**Textauszug:**

Aus der Predigt von Bischof Gregor Maria Hanke OSB beim Lichtmessgottesdienst am 2. Februar im Eichstätter Dom:

„... Jesus gehörte zum Volk des Bundes, den Gott Abraham und seinen Nachkommen verheißen hat. Durch Gebet und durch die Unterweisung im Wort Gottes, durch die Glaubenspraxis gemäß der Tradition der Väter lernte Jesus von Nazareth als Heranwachsender, Gott seinen Vater zu nennen. Schließlich konnte er die in seinem Inneren vorhandene göttliche Sendung auch als Mensch ergreifen und mit Vollmacht auftreten.

Die Botschaft vom Heil richtete er an sein Volk, das Träger der Verheißung war, ehe sich der Weg der Erlösung allen Völkern öffnete. Paulus verwendet im Römerbrief ein Bild dafür. Er vergleicht Israel mit einem Ölbaum, in den die Kirche aus den Heiden in Christus eingepfropft wurde.

Das Zweite Vatikanische Konzil erinnert an das Erbe, das die Kirche mit den Juden gemeinsam hat. Vor allem zum Israel des Glaubens, aber auch zur Geschichte des ganzen jüdischen Volkes stehen wir Christen bleibend in einer besonderen Beziehung. Das hat Papst Benedikt XVI. in einer Reihe von Reden während des Jahres 2008 immer wieder hervorgehoben. Er nahm Bezug auf die Ausführungen im Römerbrief und auf das Dokument Nostra aetate des Zweiten Vatikanums. Früher schon warnte er davor, die Schoah, die Schrecken des Holocaust minimieren zu wollen, da dies einer Verharmlosung des Bösen gleichkäme. Bei seinem Besuch in Australien im zurückliegenden Jahr griff er in einer Rede vor jüdischen Repräsentanten das Wort des großen Theologen Lubac auf: antisemitisch sein bedeutet auch antichristlich sein. (vgl. Osservatore Romano, 30. Januar 2009, Nr. 5, S. 6)

**Quellenmaterial:**
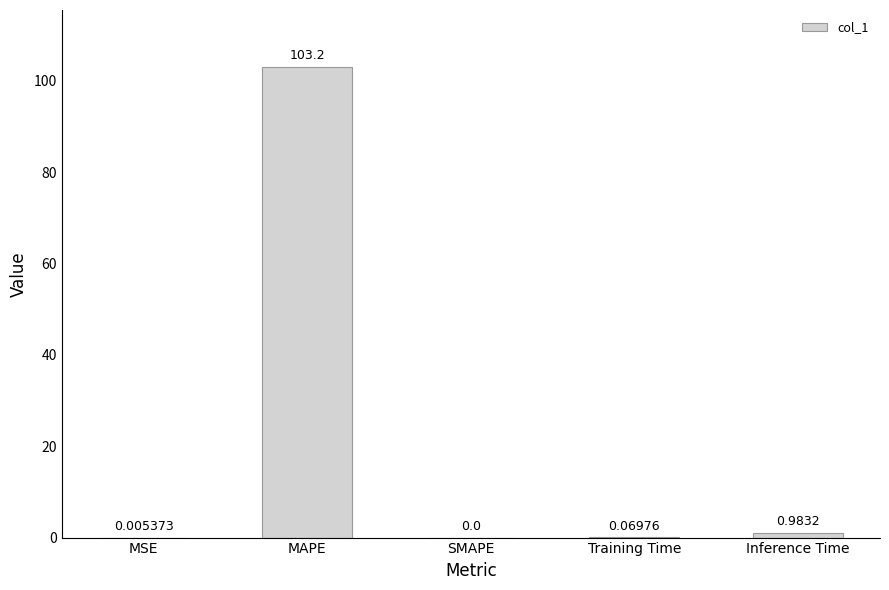

At which category does the chart reach its peak across all series?

MAPE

**Aufgabenstellung:** Nenne alle Schriften und Veröffentlichungen, die im Predigtauszug namentlich erwähnt werden.

**Antwortfeld:** Römerbrief, Nostra aetate, Osservatore Romano